# What is expected
Extend the mailing-list reply about lldb's use of the $ prefix, picking up right after its final sentence.

> On Oct 26, 2017, at 9:34 AM, Zachary Turner <ztur...@google.com 
> <mailto:ztur...@google.com>> wrote:
> 
> Note that $ is a valid character in a MSVC-mangled symbol name.  So, I don't 
> think it will work for that reason alone.  FWIW, I also don't like the {,,} 
> syntax very much, but if you read on there's a simpler ! syntax that is 
> pretty nice.
> 
> libfoo!symbolname
lldb uses the initial $ to distinguish keep user defined and result variables 
and keep them from colliding with program variables (well beyond this 
particular requirement).  For instance, lldb uses the fact that you did:

(lldb) expr int $my_string_ptr = nullptr

to tell itself that this is a persistent result variable that you can refer to 
in other expressions.  So this is a well established practice in lldb.  The 
proposal to extend it to scoping is just a natural extension of that.

# Record set
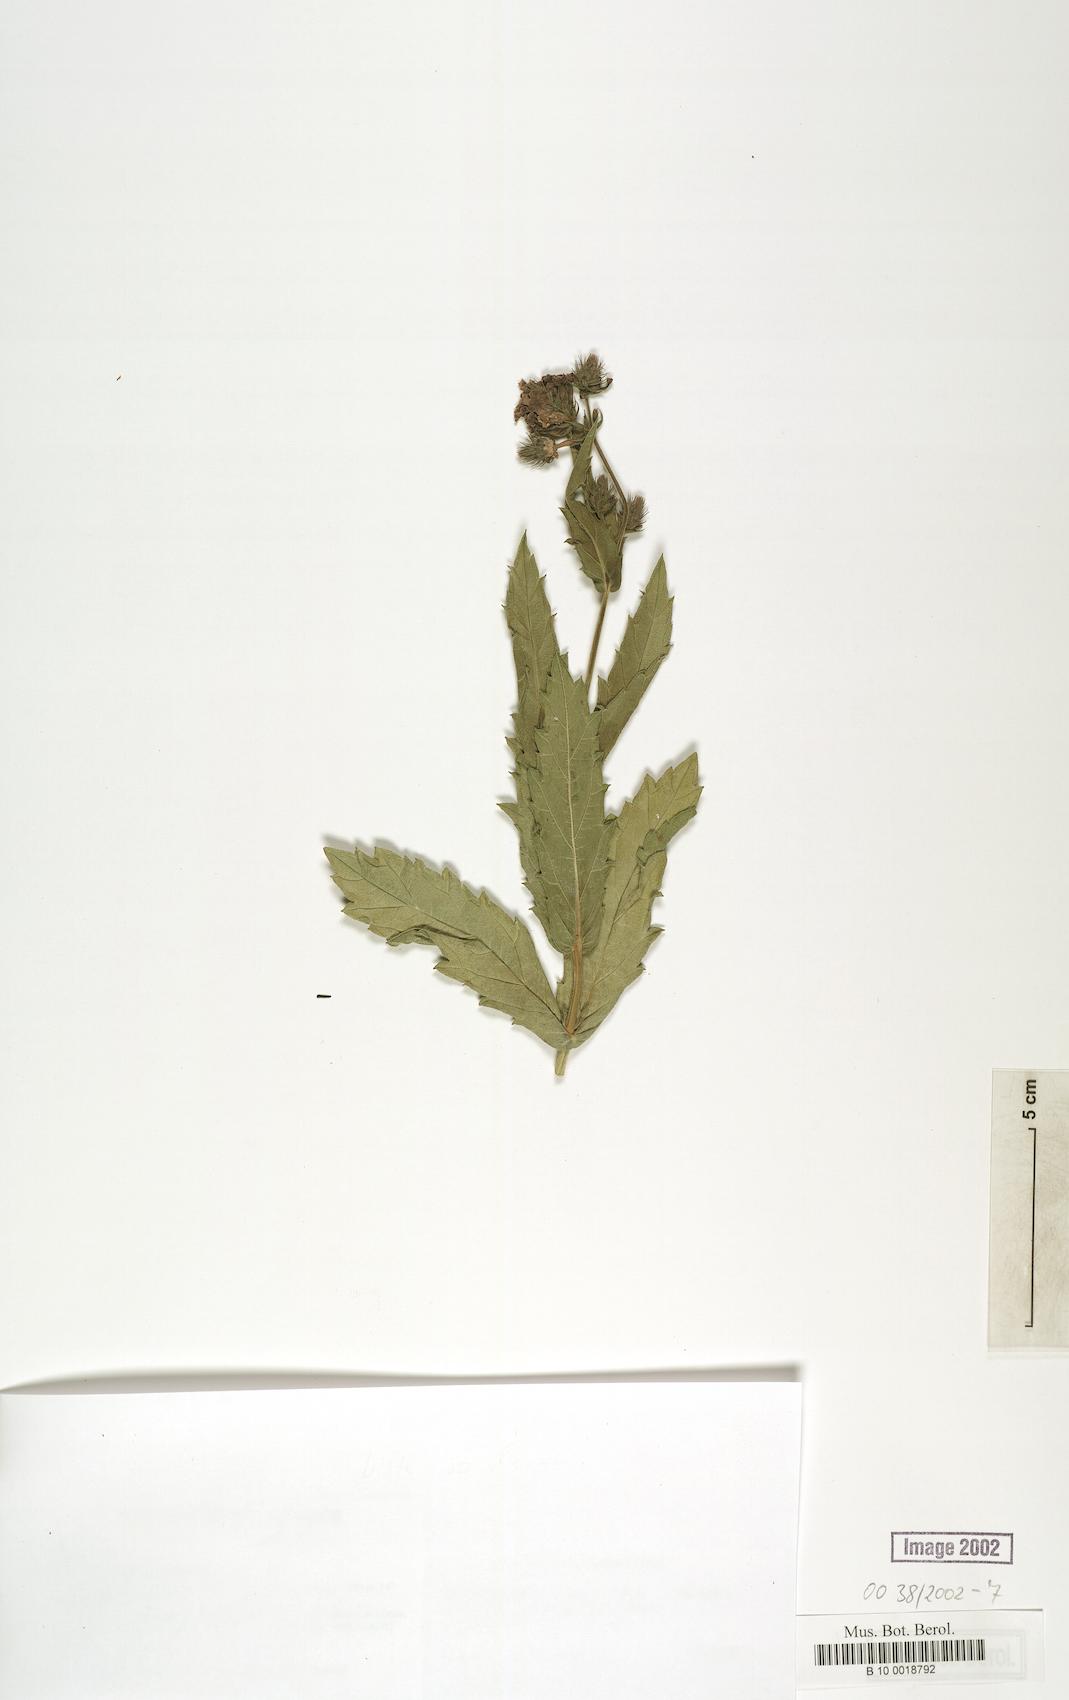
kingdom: Plantae
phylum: Tracheophyta
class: Magnoliopsida
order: Malpighiales
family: Salicaceae
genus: Prockia
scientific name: Prockia crucis
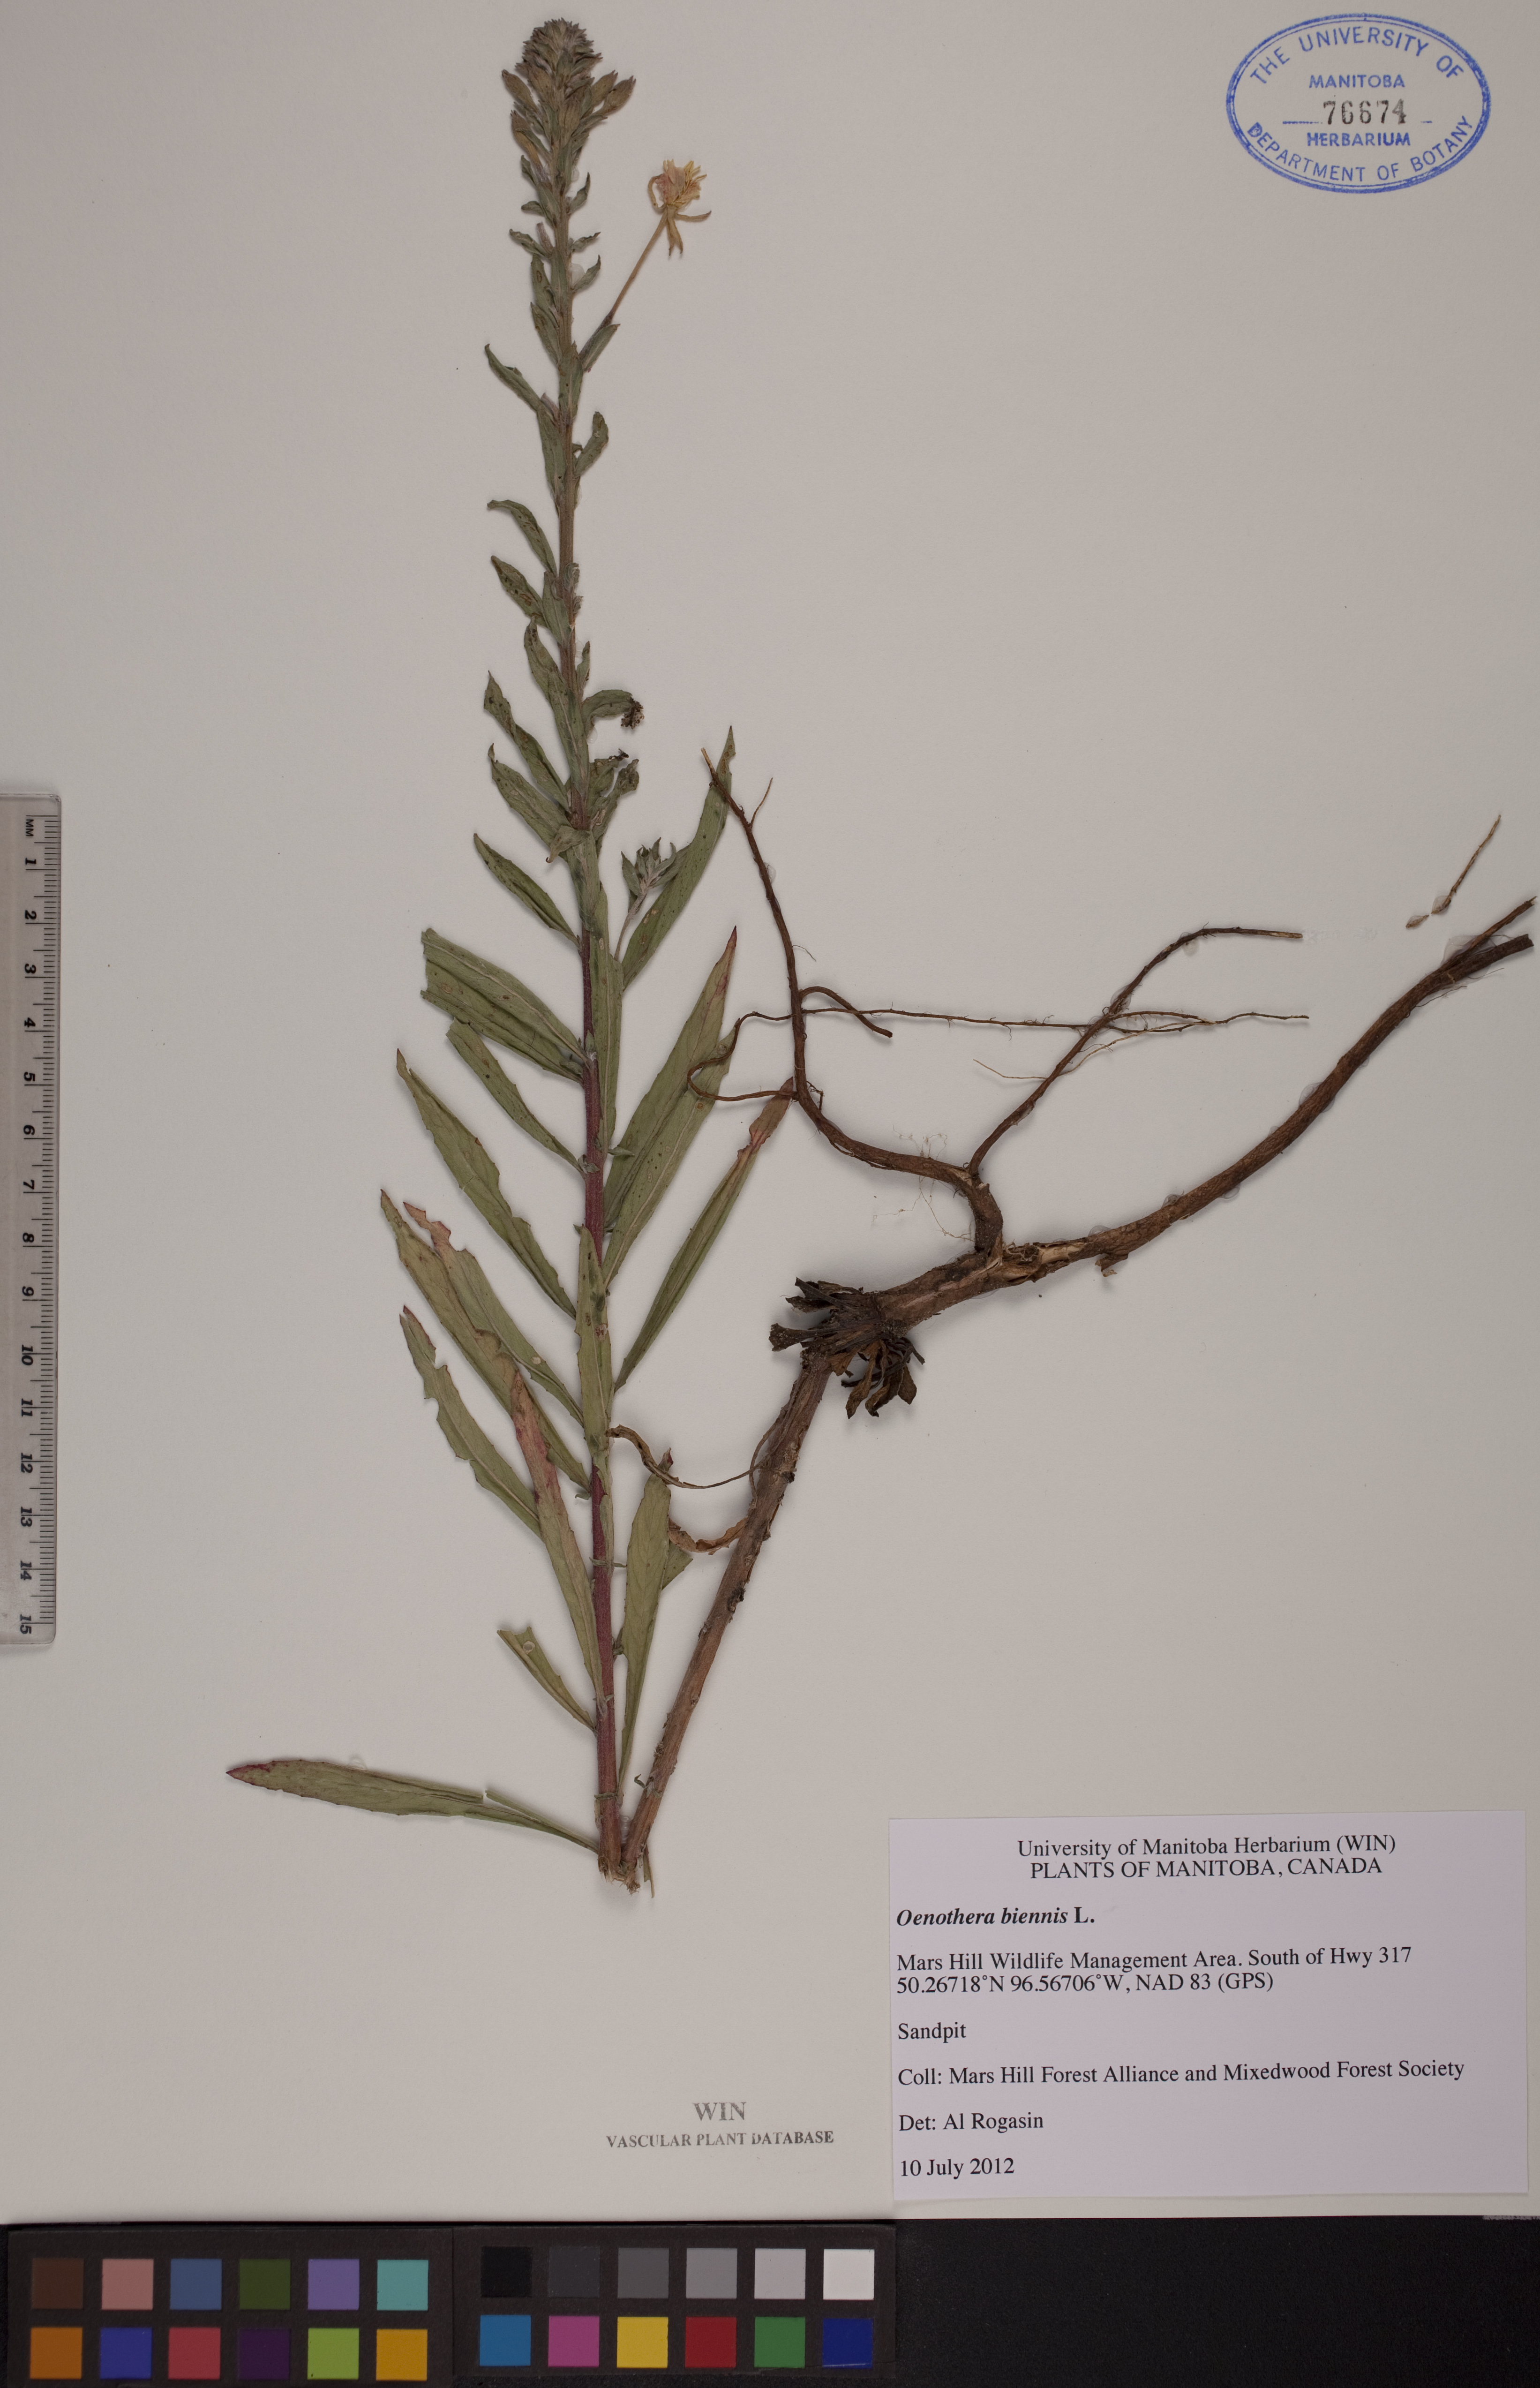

# Output of the exercise
Are mangled names with initial $’s common in Windows?  If so we may need to 
abstract this initial character and choose a different one for Windows.  Or at 
least we’ll have to add code to look up the name (or try to demangle it) before 
deciding it is a persistent variable.  Again, it doesn’t matter if $ can be 
used internally, we always trigger off an initial $.

Note that it is also possible to allow $’s in regular symbol names with a clang 
compiler flag.  But we’ve always treated that as a caveat emptor type thing, 
and we haven’t gotten any reports of this causing real problems.

Jim

> 
> 
> On Thu, Oct 26, 2017 at 9:30 AM Greg Clayton <clayb...@gmail.com 
> <mailto:clayb...@gmail.com>> wrote:
> 
>> On Oct 25, 2017, at 6:05 PM, Zachary Turner <ztur...@google.com 
>> <mailto:ztur...@google.com>> wrote:
>> 
>> 
>> 
>> On Wed, Oct 25, 2017 at 4:59 PM Jim Ingham via Phabricator 
>> <revi...@reviews.llvm.org <mailto:revi...@reviews.llvm.org>> wrote:
>> jingham added a comment.
>> 
>> Note, BTW, we absolutely need some way to say "this symbol from this 
>> library".  But first of all, if we're going to do this you need to be able 
>> to mix & match within an expression which you can't do with a flag to expr.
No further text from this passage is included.